* [Elenco dei compiti]:
**1)** Riformuli in forma di elenco puntato il paragrafo dell'estratto che inizia con «La valigia è pronta», conservandone i fatti principali.
**2)** Secondo l'estratto, quale documento viene richiesto allo studente al banco del check-in della United come alternativa al tampone?

AGI – La valigia è pronta. I caricabatteria per computer e smartphone sono nello zaino. In tasca c’è il passaporto con un bel visto rilasciato dall’ambasciata Usa. E, dato che il Center for disease control degli Stati Uniti esenta chi è guarito dal Covid dal tampone entro 24 ore dalla partenza, nell’altra tasca ci sono i vecchi esiti del tampone positivo, di quello negativo e soprattutto il green pass europeo da guarigione, una sorta di passepartout che dovrebbe aprire tutte le porte. Tutte tranne quelle dell’America.
“Mi presento al banco del check-in della United e mi dicono che il green pass da guarigione non basta” racconta all’AGI uno studente universitario in partenza per il Nord Carolina, “serve una dichiarazione del medico curante che certifichi che ho il permesso di volare. O, in alternativa, un tampone”. Ma non un tampone qualunque.

* [Estratti dei dati]:
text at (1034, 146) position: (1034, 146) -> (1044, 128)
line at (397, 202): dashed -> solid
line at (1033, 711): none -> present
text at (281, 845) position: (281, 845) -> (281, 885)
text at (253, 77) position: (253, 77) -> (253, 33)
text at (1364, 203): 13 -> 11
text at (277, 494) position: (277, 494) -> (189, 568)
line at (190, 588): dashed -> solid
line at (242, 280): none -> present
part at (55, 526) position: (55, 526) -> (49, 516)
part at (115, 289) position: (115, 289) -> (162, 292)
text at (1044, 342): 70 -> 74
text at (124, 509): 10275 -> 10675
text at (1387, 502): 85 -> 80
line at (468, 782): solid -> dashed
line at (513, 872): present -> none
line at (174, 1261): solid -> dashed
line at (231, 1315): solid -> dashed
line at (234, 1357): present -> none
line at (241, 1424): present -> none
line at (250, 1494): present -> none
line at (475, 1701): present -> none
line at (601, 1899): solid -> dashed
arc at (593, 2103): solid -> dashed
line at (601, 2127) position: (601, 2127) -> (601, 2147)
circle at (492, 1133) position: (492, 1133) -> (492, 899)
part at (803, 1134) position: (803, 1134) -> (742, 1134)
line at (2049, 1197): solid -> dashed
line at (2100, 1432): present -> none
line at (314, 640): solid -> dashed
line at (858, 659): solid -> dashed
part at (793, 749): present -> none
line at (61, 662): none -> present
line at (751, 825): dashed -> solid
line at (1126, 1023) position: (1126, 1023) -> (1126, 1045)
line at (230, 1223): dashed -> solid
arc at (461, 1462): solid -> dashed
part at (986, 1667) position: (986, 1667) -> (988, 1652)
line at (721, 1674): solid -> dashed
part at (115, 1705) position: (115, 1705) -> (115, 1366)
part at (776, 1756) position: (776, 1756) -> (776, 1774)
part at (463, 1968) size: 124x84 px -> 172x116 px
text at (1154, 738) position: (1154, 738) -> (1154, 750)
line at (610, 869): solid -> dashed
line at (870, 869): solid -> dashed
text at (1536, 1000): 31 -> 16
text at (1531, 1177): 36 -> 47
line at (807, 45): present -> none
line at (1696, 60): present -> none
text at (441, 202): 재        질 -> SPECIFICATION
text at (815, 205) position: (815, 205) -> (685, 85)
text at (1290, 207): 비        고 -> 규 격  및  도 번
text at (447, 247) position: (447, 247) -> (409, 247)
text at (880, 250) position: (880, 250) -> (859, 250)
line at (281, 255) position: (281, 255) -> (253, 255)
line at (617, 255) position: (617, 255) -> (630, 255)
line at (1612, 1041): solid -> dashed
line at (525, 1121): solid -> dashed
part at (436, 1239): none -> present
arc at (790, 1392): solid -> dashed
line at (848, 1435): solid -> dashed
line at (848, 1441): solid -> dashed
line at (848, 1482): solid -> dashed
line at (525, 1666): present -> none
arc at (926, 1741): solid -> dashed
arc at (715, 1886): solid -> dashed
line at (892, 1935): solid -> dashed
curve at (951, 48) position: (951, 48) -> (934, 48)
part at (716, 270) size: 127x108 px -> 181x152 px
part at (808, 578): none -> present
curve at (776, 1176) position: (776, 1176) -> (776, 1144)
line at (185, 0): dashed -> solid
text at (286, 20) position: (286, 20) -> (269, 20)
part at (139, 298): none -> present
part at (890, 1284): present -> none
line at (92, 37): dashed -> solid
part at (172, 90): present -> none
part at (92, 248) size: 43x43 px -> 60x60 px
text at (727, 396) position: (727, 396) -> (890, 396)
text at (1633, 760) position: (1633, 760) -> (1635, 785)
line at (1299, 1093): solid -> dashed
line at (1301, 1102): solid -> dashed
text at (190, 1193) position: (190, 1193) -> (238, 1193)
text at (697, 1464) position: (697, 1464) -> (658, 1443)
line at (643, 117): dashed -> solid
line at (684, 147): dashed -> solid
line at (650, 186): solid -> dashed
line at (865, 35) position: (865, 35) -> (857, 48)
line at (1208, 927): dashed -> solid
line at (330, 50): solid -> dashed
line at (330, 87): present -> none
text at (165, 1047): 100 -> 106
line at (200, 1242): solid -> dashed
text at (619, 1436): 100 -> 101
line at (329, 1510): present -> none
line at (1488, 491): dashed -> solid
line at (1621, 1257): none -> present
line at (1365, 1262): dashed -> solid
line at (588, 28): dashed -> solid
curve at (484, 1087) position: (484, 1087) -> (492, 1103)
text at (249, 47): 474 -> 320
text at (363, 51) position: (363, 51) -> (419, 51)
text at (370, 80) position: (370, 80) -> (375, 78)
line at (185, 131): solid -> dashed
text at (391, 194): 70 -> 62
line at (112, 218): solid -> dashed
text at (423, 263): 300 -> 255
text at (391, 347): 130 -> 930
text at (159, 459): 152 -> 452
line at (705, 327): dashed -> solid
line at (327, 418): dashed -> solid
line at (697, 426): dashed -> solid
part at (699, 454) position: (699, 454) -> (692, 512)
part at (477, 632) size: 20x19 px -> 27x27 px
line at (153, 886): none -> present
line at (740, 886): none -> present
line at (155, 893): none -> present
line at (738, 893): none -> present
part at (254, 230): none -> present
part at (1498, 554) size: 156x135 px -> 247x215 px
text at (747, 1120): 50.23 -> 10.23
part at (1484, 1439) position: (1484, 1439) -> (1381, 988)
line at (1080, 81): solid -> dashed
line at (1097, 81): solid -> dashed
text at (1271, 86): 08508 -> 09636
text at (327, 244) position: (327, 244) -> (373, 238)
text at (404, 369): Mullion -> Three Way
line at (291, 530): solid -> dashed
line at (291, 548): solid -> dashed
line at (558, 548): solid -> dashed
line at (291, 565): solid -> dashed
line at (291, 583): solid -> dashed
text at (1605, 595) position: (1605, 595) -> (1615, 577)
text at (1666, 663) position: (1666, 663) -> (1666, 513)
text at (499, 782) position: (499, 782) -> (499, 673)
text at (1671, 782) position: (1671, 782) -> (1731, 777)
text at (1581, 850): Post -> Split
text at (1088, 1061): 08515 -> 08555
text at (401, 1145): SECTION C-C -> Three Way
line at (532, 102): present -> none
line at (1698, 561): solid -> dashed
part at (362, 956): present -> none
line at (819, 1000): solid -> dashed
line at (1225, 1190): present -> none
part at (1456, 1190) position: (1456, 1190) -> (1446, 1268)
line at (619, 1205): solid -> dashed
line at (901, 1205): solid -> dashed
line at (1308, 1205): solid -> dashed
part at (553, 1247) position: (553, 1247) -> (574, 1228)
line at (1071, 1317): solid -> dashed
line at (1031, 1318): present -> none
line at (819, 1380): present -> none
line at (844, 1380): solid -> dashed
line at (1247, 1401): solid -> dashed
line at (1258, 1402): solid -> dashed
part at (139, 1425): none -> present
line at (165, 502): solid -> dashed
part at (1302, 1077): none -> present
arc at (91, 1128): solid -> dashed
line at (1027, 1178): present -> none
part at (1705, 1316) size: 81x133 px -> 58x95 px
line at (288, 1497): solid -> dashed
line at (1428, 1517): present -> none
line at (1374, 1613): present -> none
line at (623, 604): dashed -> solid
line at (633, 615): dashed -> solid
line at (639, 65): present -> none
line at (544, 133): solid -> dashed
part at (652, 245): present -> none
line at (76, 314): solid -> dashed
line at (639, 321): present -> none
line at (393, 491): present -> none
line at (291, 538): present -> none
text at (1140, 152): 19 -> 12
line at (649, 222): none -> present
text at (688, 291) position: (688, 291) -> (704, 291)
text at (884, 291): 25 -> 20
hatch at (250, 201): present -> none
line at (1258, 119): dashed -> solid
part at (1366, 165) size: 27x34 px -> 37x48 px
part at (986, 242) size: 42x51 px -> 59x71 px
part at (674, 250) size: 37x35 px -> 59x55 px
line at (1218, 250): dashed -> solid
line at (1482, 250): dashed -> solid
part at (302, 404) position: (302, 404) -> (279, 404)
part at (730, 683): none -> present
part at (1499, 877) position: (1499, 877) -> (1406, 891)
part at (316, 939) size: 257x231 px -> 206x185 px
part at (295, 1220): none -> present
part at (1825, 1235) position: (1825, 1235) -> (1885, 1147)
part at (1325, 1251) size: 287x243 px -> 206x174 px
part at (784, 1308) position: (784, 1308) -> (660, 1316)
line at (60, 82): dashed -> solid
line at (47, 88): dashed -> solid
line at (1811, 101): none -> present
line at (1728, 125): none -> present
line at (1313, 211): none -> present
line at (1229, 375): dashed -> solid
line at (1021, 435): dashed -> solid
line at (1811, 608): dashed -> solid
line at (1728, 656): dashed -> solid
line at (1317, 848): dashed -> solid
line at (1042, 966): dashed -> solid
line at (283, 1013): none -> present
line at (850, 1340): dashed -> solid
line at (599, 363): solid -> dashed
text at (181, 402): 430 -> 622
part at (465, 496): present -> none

* [Risposte ai compiti]:
**1)**
- La valigia è pronta e i caricabatteria per computer e smartphone sono nello zaino.
- In tasca c'è il passaporto con un visto rilasciato dall'ambasciata Usa.
- Il Center for disease control degli Stati Uniti esenta chi è guarito dal Covid dal tampone entro 24 ore dalla partenza.
- Per questo nell'altra tasca ci sono i vecchi esiti del tampone positivo e di quello negativo e il green pass europeo da guarigione.
- Il green pass dovrebbe aprire tutte le porte, tranne quelle dell'America.

**2)** Una dichiarazione del medico curante che certifichi che ha il permesso di volare.